Robotics project aims to help nurses with patient grooming

Jon Lawson

Personal grooming may not at first glance seem to be a subject for the attention of MIT’s Computer Science and Artificial Intelligence Laboratory (CSAIL) and the Soft Maths Lab at Harvard University, however the partners realised that carers like nurses can spend up to 40% of their time on such tasks. 

To allow them to concentrate on other jobs, this new robotic arm has a sensorised soft brush and a camera to plan gentle brushing based on an assessment how curly the locks are. CSAIL postdoc Josie Hughes and her colleagues decided to represent the entangled hair as sets of entwined double helices, almost like DNA strands. This granularity provided insights into mathematical models and control systems for manipulating bundles of soft fibres, with the potential of other applications. She explained, “By developing a model of tangled fibres, we understand from a model-based perspective how hairs must be untangled: starting from the bottom and slowly working the way up to prevent 'jamming' of the fibres. This is something everyone who has brushed hair has learned from experience, but is now something we can demonstrate through a model, and use to inform a robot.”  
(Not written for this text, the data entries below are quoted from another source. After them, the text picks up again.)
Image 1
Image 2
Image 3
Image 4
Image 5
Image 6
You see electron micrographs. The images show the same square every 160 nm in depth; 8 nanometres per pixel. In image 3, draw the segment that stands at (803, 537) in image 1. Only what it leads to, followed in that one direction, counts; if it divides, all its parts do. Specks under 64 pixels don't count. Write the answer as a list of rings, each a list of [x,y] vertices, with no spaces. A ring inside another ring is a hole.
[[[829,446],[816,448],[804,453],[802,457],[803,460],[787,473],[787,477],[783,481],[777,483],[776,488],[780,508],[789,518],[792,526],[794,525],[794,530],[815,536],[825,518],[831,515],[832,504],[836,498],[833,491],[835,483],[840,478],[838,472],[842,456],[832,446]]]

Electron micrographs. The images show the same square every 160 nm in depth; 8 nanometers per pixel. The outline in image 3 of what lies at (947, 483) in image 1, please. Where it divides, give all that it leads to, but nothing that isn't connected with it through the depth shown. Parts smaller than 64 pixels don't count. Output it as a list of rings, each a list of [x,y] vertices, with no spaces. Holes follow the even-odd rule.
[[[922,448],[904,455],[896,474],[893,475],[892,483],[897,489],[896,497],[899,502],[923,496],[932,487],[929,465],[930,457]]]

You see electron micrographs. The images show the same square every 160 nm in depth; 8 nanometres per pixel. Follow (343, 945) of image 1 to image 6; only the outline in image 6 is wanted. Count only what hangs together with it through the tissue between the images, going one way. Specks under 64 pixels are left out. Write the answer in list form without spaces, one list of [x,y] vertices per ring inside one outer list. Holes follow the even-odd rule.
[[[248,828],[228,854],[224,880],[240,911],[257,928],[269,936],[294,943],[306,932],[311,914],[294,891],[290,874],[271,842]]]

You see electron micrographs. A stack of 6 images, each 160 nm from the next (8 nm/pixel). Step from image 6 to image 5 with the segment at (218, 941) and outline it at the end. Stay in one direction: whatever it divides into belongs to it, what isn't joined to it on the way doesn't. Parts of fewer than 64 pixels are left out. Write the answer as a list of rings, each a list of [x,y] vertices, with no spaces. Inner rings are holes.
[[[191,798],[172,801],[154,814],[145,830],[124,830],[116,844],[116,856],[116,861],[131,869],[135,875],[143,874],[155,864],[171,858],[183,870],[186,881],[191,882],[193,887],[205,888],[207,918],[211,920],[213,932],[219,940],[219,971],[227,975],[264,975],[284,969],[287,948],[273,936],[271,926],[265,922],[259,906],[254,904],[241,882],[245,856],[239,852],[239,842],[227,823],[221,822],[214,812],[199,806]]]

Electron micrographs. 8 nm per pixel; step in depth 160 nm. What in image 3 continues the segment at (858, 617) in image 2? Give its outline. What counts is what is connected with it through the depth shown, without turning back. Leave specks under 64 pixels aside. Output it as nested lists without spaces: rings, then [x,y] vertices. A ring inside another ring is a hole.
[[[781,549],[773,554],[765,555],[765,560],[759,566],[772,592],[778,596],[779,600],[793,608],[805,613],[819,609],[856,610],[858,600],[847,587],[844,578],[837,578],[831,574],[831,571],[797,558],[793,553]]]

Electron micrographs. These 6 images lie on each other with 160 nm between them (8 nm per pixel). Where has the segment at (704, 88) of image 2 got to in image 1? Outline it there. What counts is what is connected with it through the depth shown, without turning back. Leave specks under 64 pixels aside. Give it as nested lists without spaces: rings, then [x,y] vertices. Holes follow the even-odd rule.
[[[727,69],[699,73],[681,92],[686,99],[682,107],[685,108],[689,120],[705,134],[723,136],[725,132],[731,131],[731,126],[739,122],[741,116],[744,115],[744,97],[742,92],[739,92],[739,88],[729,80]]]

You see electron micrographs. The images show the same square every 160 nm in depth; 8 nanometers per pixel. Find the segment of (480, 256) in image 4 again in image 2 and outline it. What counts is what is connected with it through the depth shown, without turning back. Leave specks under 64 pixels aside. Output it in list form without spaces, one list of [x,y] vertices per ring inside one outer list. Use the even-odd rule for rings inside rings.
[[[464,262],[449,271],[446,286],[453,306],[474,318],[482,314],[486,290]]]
So far the robot has only been let loose on a wig, but the plan is to move onto human hair soon. Hughes added, “To allow robots to extend their task-solving abilities to more complex tasks such as hair brushing, we need not only novel safe hardware, but also an understanding of the complex behaviour of the soft hair and tangled fibres. In addition to hair brushing, the insights provided by our approach could be applied to brushing of fibres for textiles, or animal fibres.” 

The next stage is to refine the relationship between tangles and speed, with slower strokes for curlier hair.